Ai figli si dà il cognome paterno. Ci si è abituati così. E la nostra storia. E la nostra tradizione. Perché cambiare? Un padre non può mica rinunciare alla trasmissione del proprio patronimico! E il dramma del nostro paese, incapace di prendere sul serio non solo l’uguaglianza tra gli uomini e le donne, ma anche l’autonomia e la libertà individuale.
Ce lo ha ricordato ieri la Corte Europea dei diritti umani: negando la possibilità a una coppia di dare alla figlia il cognome materno, l’Italia non rispetterebbe il principio di uguaglianza e discriminerebbe le donne; i genitori dovrebbero sempre avere la libertà di dare ai figli il cognome che vogliono: quello paterno, quello materno, oppure anche entrambi.
In Parlamento, sono anni che si accumulano proposte di leggi che vanno in questa direzione. Quando si parla della famiglia, però, va a finire sempre nello stesso modo: prima grandi dibattiti e grandi speranze; poi grandi polemiche; infine tutto si blocca. Le proposte di legge non vengono calendarizzate, oppure si arenano in qualche commissione, sepolte da mille altri progetti considerati più urgenti. Come nel caso del divorzio breve, delle unioni civili, dell’inseminazione eterologa, ecc. Ossia ogni- qualvolta si parli di sessualità o di procreazione.
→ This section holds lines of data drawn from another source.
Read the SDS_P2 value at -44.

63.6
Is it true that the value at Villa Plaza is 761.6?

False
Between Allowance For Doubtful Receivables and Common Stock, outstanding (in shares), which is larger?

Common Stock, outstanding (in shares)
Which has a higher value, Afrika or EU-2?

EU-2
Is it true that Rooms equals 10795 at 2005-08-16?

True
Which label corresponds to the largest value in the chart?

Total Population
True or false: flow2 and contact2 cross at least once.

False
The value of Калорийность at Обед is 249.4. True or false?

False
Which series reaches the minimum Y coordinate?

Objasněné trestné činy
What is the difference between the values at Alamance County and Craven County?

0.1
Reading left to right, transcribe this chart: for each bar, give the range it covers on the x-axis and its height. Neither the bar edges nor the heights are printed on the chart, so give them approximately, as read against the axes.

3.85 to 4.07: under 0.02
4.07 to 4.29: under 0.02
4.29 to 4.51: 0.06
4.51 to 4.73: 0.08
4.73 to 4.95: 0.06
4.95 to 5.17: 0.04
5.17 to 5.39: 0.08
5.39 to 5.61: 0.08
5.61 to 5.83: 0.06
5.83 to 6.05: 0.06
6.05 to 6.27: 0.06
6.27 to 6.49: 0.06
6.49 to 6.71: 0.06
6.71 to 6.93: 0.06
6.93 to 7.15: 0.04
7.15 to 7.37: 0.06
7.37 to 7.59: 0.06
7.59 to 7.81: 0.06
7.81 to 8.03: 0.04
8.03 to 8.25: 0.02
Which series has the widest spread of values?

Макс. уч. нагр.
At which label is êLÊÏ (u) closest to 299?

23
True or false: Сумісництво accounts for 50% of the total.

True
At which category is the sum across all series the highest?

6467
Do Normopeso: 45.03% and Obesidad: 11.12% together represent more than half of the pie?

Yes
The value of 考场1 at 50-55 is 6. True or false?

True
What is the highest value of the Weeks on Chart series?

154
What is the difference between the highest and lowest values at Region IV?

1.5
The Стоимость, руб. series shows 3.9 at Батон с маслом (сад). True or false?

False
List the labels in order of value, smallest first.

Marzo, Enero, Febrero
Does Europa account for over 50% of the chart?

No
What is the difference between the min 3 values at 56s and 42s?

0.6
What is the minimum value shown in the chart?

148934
Come se dietro l’idea di promuovere
l’uguaglianza e le pari opportunità dei cittadini — indipendentemente dal sesso, dal genere e dall’orientamento sessuale — ci fosse per forza la volontà di rimettere in discussione l’ordine, il valore della famiglia, o anche il «nome del padre”, per utilizzare la celebre formula di Jacques Lacan. Mentre in realtà si tratterebbe solo di scrivere leggi adeguate alle trasformazioni e all’evoluzione della società. Senza più trincerarsi dietro concezioni arcaiche dei rapporti di coppia. Senza più promuovere una visione patriarcale delle famiglie. Perché d’altronde dovrebbe essere sempre e solo il padre a trasmettere il nome della propria famiglia e una madre dovrebbe accontentarsi di aggiungere il proprio cognome accanto a quello paterno?
All’epoca in cui tutti sembrano celebrare il trionfo dell’uguaglianza, l’unica plausibile risposta a questo tipo di domande è l’abitudine. E per abitudine che ancora tante donne considerano normale che i figli portino il cognome del padre. E per abitudine che tanti uomini continuano a pensare che, trasmettendo il nome, trasmettono poi ai figli anche la propria storia e i propri valori.
E per abitudine che ci si adatta e si va avanti, quella stessa abitudine che per Etienne de La Boétie spiegava perché gli esseri umani, per natura liberi e uguali, accettassero poi forme di servitù volontaria. Ecco perché abbiamo bisogno di leggi capaci, grazie anche al proprio valore simbolico, di scardinare queste abitudini, dando strumenti adeguati a tutti per poi costruire delle società in
cui l’uguaglianza e le pari opportunità non siano semplici “significanti” privi di “significato”.